No, non è la stessa cosa. Ma la pancia piena fa pendant con la testa vuota. E questo, chi sta al vertice delle cucine del potere, lo sa benissimo, e anche come non diffondere la semplice verità che sta dietro alla parata dei mestoli, con cui confondere i sapori e le idee. Basta creare l'illusione che dove bollono le pentole la porta sia sempre spalancata, e lo stuolo dei lavapiatti avrà così l'impressione di stare anch'esso dalla parte dei vincenti, degli chef di successo con la mani grondanti panna montata, di tanto in tanto ricevendo qualche prelibato avanzo sotto il tavolo. Un trucco che sta funzionando alla grande, specie se condito con qualche stelletta Michelin. E le stelle, si sa, conciliano il sonno. Da cui spiccare un salto nel sogno...

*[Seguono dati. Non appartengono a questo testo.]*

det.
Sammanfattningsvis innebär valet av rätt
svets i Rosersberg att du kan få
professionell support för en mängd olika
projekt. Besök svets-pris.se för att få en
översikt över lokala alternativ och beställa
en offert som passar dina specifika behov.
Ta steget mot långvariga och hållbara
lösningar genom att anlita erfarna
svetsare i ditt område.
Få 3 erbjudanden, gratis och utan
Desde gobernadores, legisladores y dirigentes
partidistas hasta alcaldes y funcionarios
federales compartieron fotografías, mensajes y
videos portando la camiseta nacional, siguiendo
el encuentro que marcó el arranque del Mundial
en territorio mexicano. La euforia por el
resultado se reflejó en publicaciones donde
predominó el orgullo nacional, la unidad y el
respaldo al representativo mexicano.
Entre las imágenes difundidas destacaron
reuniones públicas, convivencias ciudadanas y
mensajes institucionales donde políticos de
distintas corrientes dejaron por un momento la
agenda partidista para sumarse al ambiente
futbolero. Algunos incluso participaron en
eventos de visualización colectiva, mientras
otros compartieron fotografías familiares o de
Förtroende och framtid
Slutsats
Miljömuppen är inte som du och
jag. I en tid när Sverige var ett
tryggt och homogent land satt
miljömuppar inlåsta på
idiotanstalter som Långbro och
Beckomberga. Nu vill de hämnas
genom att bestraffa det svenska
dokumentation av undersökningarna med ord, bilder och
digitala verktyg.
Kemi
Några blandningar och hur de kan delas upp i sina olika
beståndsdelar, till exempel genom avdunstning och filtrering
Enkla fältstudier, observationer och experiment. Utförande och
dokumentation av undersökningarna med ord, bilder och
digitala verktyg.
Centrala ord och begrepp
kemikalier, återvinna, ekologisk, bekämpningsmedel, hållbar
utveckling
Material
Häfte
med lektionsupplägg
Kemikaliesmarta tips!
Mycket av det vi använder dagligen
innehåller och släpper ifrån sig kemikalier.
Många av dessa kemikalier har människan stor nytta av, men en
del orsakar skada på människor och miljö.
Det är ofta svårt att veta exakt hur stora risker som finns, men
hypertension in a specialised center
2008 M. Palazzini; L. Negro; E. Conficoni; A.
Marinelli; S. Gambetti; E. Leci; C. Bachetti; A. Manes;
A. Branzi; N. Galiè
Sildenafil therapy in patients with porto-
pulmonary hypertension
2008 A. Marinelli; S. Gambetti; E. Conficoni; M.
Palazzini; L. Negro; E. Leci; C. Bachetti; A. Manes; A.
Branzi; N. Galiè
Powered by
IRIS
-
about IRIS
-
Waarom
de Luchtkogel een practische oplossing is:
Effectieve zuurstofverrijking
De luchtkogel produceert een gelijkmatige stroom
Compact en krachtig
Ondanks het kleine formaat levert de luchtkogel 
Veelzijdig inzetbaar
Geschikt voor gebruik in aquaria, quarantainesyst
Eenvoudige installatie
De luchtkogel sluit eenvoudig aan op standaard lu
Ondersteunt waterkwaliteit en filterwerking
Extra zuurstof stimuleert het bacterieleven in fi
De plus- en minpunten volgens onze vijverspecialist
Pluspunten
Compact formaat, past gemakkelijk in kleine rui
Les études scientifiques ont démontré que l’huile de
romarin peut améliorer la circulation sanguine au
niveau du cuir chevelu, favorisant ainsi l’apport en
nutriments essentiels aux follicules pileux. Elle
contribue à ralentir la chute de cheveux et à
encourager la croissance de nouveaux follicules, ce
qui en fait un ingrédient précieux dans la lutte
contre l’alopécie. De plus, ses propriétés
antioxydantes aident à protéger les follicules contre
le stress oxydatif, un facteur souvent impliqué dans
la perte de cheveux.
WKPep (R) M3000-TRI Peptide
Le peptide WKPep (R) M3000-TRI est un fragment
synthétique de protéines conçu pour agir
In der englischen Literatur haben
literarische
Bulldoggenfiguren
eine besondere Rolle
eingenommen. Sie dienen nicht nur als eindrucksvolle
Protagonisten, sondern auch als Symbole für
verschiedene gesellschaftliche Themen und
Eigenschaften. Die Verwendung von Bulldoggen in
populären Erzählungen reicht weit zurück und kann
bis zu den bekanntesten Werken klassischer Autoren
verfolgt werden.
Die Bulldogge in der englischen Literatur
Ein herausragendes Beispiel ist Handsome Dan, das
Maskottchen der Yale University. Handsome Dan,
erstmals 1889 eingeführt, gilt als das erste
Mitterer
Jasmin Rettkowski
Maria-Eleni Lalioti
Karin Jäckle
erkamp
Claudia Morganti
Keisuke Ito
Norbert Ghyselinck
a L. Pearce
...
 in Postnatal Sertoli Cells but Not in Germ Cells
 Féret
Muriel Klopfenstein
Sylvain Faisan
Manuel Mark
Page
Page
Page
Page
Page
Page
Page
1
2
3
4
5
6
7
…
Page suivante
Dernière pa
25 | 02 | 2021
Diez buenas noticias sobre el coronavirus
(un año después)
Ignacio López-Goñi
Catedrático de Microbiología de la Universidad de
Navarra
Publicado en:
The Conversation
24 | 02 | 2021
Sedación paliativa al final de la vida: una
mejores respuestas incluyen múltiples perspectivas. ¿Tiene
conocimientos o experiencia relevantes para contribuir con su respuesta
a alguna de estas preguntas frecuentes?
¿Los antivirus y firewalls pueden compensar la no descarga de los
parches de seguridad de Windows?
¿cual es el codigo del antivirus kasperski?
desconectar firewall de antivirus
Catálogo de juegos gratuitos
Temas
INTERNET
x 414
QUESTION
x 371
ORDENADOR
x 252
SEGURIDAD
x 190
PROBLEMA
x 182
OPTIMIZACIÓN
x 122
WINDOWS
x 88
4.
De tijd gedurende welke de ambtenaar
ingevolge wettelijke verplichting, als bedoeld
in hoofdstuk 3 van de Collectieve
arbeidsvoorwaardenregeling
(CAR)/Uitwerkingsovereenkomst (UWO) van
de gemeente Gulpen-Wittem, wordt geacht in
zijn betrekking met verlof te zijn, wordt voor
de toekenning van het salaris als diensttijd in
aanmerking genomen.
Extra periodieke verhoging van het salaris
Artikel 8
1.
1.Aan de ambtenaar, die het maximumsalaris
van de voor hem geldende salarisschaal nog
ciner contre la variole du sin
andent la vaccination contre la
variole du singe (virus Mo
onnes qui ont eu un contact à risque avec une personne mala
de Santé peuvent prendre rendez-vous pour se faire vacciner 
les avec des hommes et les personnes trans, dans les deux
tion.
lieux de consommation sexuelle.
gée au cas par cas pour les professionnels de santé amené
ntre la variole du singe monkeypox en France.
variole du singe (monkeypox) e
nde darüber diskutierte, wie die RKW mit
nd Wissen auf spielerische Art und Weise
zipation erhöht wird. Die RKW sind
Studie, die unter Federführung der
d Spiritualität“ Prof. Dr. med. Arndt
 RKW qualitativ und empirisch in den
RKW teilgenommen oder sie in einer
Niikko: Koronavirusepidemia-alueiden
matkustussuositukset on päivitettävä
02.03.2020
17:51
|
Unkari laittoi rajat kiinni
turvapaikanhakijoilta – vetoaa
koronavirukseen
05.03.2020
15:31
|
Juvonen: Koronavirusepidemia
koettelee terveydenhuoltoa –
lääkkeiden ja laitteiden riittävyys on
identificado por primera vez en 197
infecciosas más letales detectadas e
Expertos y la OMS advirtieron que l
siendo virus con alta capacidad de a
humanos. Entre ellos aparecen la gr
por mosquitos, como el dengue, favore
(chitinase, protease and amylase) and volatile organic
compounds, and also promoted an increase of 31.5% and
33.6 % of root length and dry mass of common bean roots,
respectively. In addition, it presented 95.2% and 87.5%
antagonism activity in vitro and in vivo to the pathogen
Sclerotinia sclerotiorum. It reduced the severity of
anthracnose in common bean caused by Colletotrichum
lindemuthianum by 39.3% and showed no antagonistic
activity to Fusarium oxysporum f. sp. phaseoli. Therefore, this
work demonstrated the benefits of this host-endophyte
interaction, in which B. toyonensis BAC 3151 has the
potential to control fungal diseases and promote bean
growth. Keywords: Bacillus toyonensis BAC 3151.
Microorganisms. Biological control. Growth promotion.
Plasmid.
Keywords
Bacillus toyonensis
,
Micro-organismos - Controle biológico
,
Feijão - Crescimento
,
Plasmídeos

Un po' di stile, o su come parlare dei propri ex


Alla richiesta del presidente del Friar's Club di Hollywood di conoscere le ragioni per cui si fosse dimesso dallo stesso club, Groucho Marx, nel 1951, diede una risposta che sarebbe divenuta celebre: "Because I don’t want to belong to any club that would have me as a member!”
Mi piacerebbe che la conoscessero, e se ne ricordassero, tutte le persone che ti raccontano delle (presunte) nefandezze del loro precedente compagno, con cui aggiungono essersi lasciati da pochi giorni. Salvo poi tornare assieme e offendersi, retrospettivamente, per il tuo distratto condiscendere ai loro sfoghi, ma è questa un'altra storia… 
Quanto stile ci sarebbe invece se semplicemente ti dicessero: Sì, io e Paola o Giovanna o Pincopallinna non siamo più fidanzati. Ci ho provato, ma non riesco proprio a stare con qualcuno che trovi attraente uno come me.

giovedì 4 ottobre 2018

Statue di fare, o sull'impegno come fuga

A volte mi viene il dubbio, meglio il sospetto, meglio la convinzione che le persone molto impegnate – quelle che per parlargli due minuti devi prenotare la telefonata il giorno prima, e rispondono solo tramite WhatsApp – sotto il cumulo della loro agenda stracarica nascondano un enorme cratere. Ma invece di lava incandescente, all’interno c’è una Pompei fissata nell’atto di compiere un gesto mai concluso; il cane che voleva scappare ma è legato alla catena, le mani a protezione della testa, l’urlo di Munch. Una specie di tableau vivant, a cui restano tanto più inchiodate quanto più si dimenano nel loro frenetico ingaggio con il tempo dell'azione, come chi si dibatte per uscire dalle sabbie mobili. Delle vere e proprie statue di fare.
La domanda a questo punto diviene storica, fino a interrogare l’archeologia dell’anima. Chissà da dove proviene l’eruzione originaria, a cui, come Plinio il Vecchio, li ha avvicinati una divorante curiosità, tanto da rimanerne irrimediabilmente ustionati. Sarà allora per non ripetere l’esperienza dolorosa che si iscrivono a corsi di lingue mesoamericane, spada giapponese, danze maori, seconde lauree e specializzazioni professionali, con l'immancabile cineforum d’autore. Ma qualsiasi cosa va bene, piuttosto di incrociare lo sguardo del drago una seconda volta. Peccato che la ferita non riesca a farsi cicatrice, segno placido sul corpo, e ogni giorno debba essere suturata.